2016 NHL Entry Draft Prospect Profile: Max Jones

The feisty London Knights forward has a reputation for rough stuff, but don't let it fool you: he's also one of the most skilled players in the draft

Name: Max Jones

2015-16 Team: London Knights (OHL)

Stats: 63GP, 28 goals, 24 assists, 52 points, 106 PIMs, +30

Future Considerations Ranking: 20th

NHL Comparable Player: Chris Kreider

One word can be used to accurately summarize London Knights forward Max Jones: explosive.

Jones is blessed with impressive size, at roughly 6'2" and 203 pounds, and he also possesses a powerful and fluid skating stride. Able to get moving in a hurry thanks to a quick first step, Jones is nearly impossible to stop once he reaches full speed because he's strong on his skates and knows how to use his body to shield the puck.

Not only does he have great physical gifts, but he also loves to use them to make an impact once the puck is dropped. Jones is relentlessly tenacious all over the ice, whether he's barreling in on the forecheck or skating hard to get back on defense to disrupt an opposing team's scoring chance. He also doesn't shy away from the rough stuff, whether it's fighting for space in front of the net, digging for pucks along the boards or engaging in a little bit of extracurricular activity after the whistle.

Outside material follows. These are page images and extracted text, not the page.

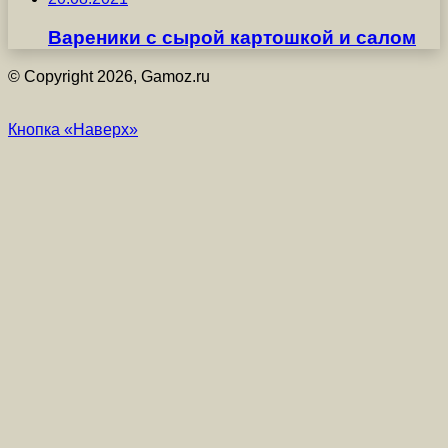
Вареники с сырой картошкой и салом
© Copyright 2026, Gamoz.ru
Кнопка «Наверх»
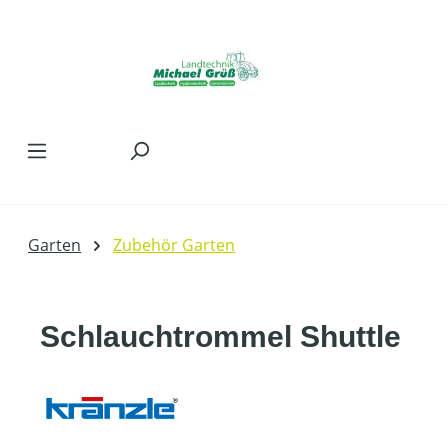
Zum Hauptinhalt springen
Garten
Zubehör Garten
Schlauchtrommel Shuttle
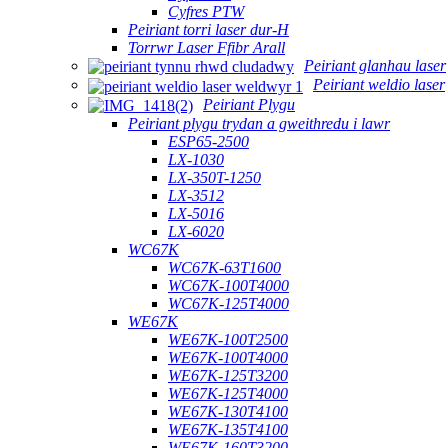
Cyfres PTW
Peiriant torri laser dur-H
Torrwr Laser Ffibr Arall
Peiriant glanhau laser
Peiriant weldio laser
Peiriant Plygu
Peiriant plygu trydan a gweithredu i lawr
ESP65-2500
LX-1030
LX-350T-1250
LX-3512
LX-5016
LX-6020
WC67K
WC67K-63T1600
WC67K-100T4000
WC67K-125T4000
WE67K
WE67K-100T2500
WE67K-100T4000
WE67K-125T3200
WE67K-125T4000
WE67K-130T4100
WE67K-135T4100
WE67K-160T3200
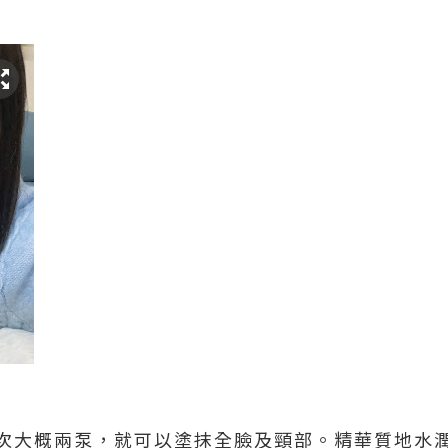
次大概兩泵，就可以塗抹全臉及頸部。精華質地水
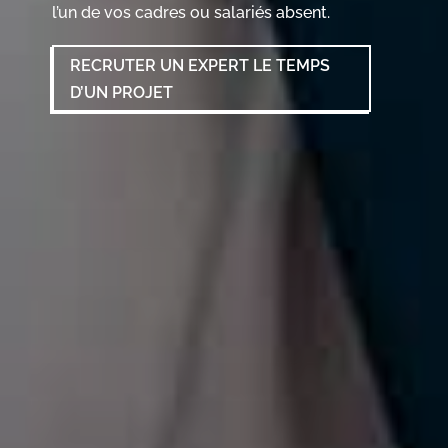
l’un de vos cadres ou salariés absent.
RECRUTER UN EXPERT LE TEMPS
D’UN PROJET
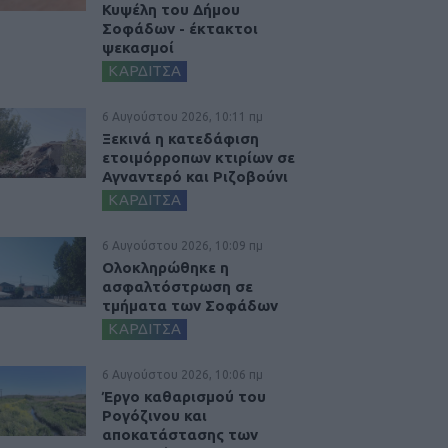
Κυψέλη του Δήμου
Σοφάδων - έκτακτοι
ψεκασμοί
ΚΑΡΔΙΤΣΑ
6 Αυγούστου 2026, 10:11 πμ
Ξεκινά η κατεδάφιση
ετοιμόρροπων κτιρίων σε
Αγναντερό και Ριζοβούνι
ΚΑΡΔΙΤΣΑ
6 Αυγούστου 2026, 10:09 πμ
Ολοκληρώθηκε η
ασφαλτόστρωση σε
τμήματα των Σοφάδων
ΚΑΡΔΙΤΣΑ
6 Αυγούστου 2026, 10:06 πμ
Έργο καθαρισμού του
Ρογόζινου και
αποκατάστασης των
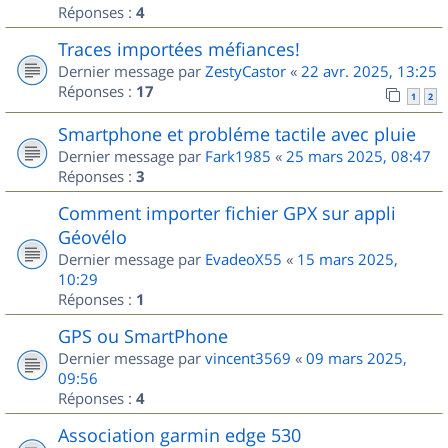
Réponses :
4
Traces importées méfiances!
Dernier message par
ZestyCastor
«
22 avr. 2025, 13:25
Réponses :
17
1
2
Smartphone et probléme tactile avec pluie
Dernier message par
Fark1985
«
25 mars 2025, 08:47
Réponses :
3
Comment importer fichier GPX sur appli
Géovélo
Dernier message par
EvadeoX55
«
15 mars 2025,
10:29
Réponses :
1
GPS ou SmartPhone
Dernier message par
vincent3569
«
09 mars 2025,
09:56
Réponses :
4
Association garmin edge 530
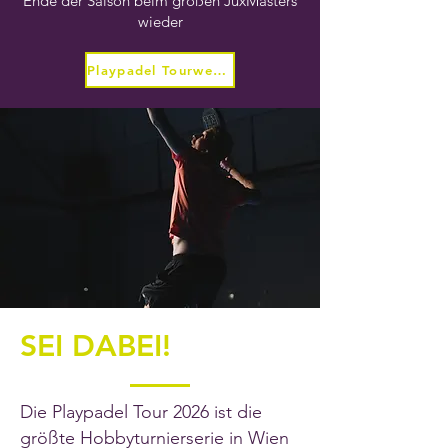
Ende der Saison beim großen JuxMasters
wieder
Playpadel Tourwertung
SEI DABEI!
Die Playpadel Tour 2026 ist die
größte Hobbyturnierserie in Wien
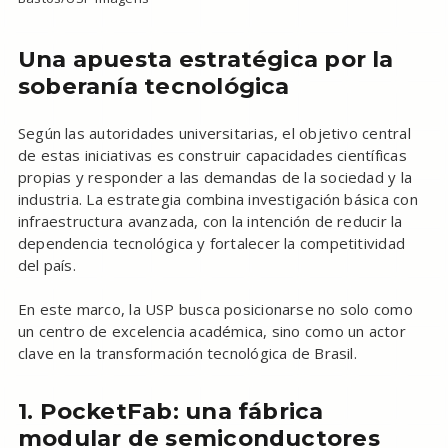
Una apuesta estratégica por la
soberanía tecnológica
Según las autoridades universitarias, el objetivo central
de estas iniciativas es construir capacidades científicas
propias y responder a las demandas de la sociedad y la
industria. La estrategia combina investigación básica con
infraestructura avanzada, con la intención de reducir la
dependencia tecnológica y fortalecer la competitividad
del país.
En este marco, la USP busca posicionarse no solo como
un centro de excelencia académica, sino como un actor
clave en la transformación tecnológica de Brasil.
1. PocketFab: una fábrica
modular de semiconductores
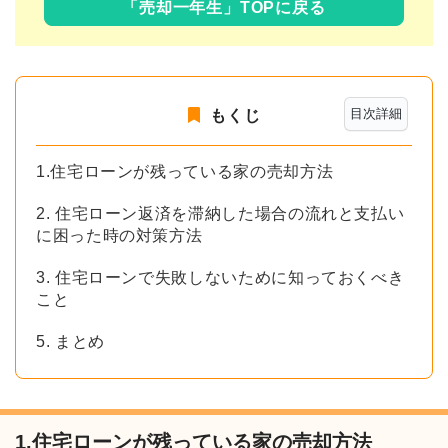
「売却一年生」TOPに戻る
目次詳細
もくじ
1.住宅ローンが残っている家の売却方法
2. 住宅ローン返済を滞納した場合の流れと支払い
に困った時の対策方法
3. 住宅ローンで失敗しないために知っておくべき
こと
5. まとめ
1.住宅ローンが残っている家の売却方法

As fast as his body moves, his mind is equally fast. He has a strong understanding of the flow of the game and always knows the optimal place to be on the ice. This makes him an especially dangerous threat on the penalty kill, using his awareness, long stick and quick first step to steal the puck and turn it up ice. Jones didn't get much power play time on a top-heavy Knights team, but in limited minutes still showed that he could succeed in that role by controlling the puck along the boards or parking himself in front of the net.

Jones isn't particularly adept at handling the puck, but he has a hard, accurate shot. Furthermore, he's very crafty and knows how to use his physical abilities to beat defenders in a variety of different ways. He's a skilled one-on-one player that has a large bag of tricks at his disposal and is able to quickly process which ones are the best to use in any given situation.

While he's undoubtedly a skilled player, his general reputation is primarily as a pest, and it's hard to argue that it's not justified. Jones is incredibly chippy and loves to talk trash his opponents to get them off their game.

A perfect example of this was at the Memorial Cup in a round-robin game against the WHL's Brandon Wheat Kings. Despite these two teams from two different leagues not playing against each other all season, the players on the Wheat Kings hated Jones right from the drop of the puck. They were going after him as much as they could, but it would up being a death sentence as they took three separate penalties against him. London went 4-for-5 on the power play and skated away with a dominant 9-1 win. Advantage: Jones.

Unfortunately, for all guys that love to play with an edge there's always that delicate tightrope walk to not cross over the line. Jones crossed that line in this year's OHL playoffs, delivering a dangerous blindside hit that earned him a 12-game suspension. One of the biggest keys for him going forward into an NHL career will be maintaining that competitive edge without it becoming an issue.

All that being said, Jones nevertheless deserves consideration as a top prospect in this year's draft. It's a cliche that's used far too often, but he truly is a player that makes a difference every time he's on the ice, and the bigger the stage, the better. He had four points in four games and played a major role in the Knights winning this year's Memorial Cup.

Will the Dallas Stars be interested in him? Considering general manager Jim Nill's recent preference at the draft for forwards that combine both size and skating (Valeri Nichushkin, Denis Gurianov, and Roope Hintz) and recent comments about the team getting bigger and faster it seems likely that Jones could be very, very high on the Stars' list.